*Page text:*
- - - -
Let reader preferences decide what gets curated next
Responsly feeds reader feedback into Curated so every curation decision is backed by what your audience actually wants. Topic preference rankings, edition satisfaction ratings, and reader-sourced link suggestions become subscriber data that shapes your editorial choices and proves audience quality to sponsors.
Newsletter curation is an editorial judgment call hundreds of times per edition: which links make the cut, how much commentary to add, which topics deserve top placement. When those calls are informed by direct reader feedback instead of open-rate proxies, the newsletter gets better and the data that proves it gets stronger.
Why open rates are not enough for curation decisions
Most newsletter operators optimize for open rates and click-through rates. These metrics tell you what readers consumed after you published, but not what they wanted you to publish. A reader who opens every edition and clicks three links might still wish you covered a topic you never include.
- - - -
*Supplied material:*

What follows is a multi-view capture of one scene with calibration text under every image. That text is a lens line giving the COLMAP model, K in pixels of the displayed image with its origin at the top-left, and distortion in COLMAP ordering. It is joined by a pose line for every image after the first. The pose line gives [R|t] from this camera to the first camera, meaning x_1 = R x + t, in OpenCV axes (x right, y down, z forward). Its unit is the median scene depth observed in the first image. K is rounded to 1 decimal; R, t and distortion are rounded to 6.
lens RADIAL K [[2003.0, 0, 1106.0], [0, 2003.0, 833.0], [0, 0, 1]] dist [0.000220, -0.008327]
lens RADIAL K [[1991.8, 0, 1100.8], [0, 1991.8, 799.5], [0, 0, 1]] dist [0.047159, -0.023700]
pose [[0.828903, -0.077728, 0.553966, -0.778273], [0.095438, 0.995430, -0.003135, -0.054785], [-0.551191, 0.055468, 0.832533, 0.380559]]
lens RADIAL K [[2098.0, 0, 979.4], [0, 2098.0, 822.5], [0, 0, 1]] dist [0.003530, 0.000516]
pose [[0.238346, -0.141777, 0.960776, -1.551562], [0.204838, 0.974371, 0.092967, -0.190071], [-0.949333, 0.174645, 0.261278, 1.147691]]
- - - -
*Activity list:*
#1 Answer from the page on reader feedback for newsletter curation:
(a) Which three kinds of reader feedback does Responsly turn into subscriber data?
(b) Which two metrics do most newsletter operators optimize for?
(c) According to the page, what do those metrics fail to tell you?
#2 List every editorial judgment call that the page on reader feedback for newsletter curation names as part of curating an edition.
#3 Resume the page on reader feedback for newsletter curation, starting right after its last sentence.

*Expected results:*
#1
(a) Topic preference rankings, edition satisfaction ratings, and reader-sourced link suggestions.
(b) Open rates and click-through rates.
(c) What readers wanted you to publish. They show only what readers consumed after you published.

#2
- Which links make the cut
- How much commentary to add
- Which topics deserve top placement

#3
Survey feedback fills the gap between behavioral metrics and editorial intent:
- topic preference surveys reveal demand for subjects you haven’t prioritized,
- edition satisfaction ratings distinguish “I opened it” from “I found it valuable,”
- and reader-sourced suggestions surface links and perspectives you would never find in your own curation bubble.
Curated operators who added reader feedback to their curation process saw average click-through rates increase because the content mix shifted toward demonstrated demand rather than editorial assumptions. Read about structuring effective survey questions in our guide on multiple choice questions.
Topic preference surveys that reshape the content mix
A weekly design industry newsletter with 12,000 subscribers runs an annual topic preference survey. Readers rank eight topics: UI design, typography, design systems, accessibility, career advice, tool reviews, case studies, and business of design.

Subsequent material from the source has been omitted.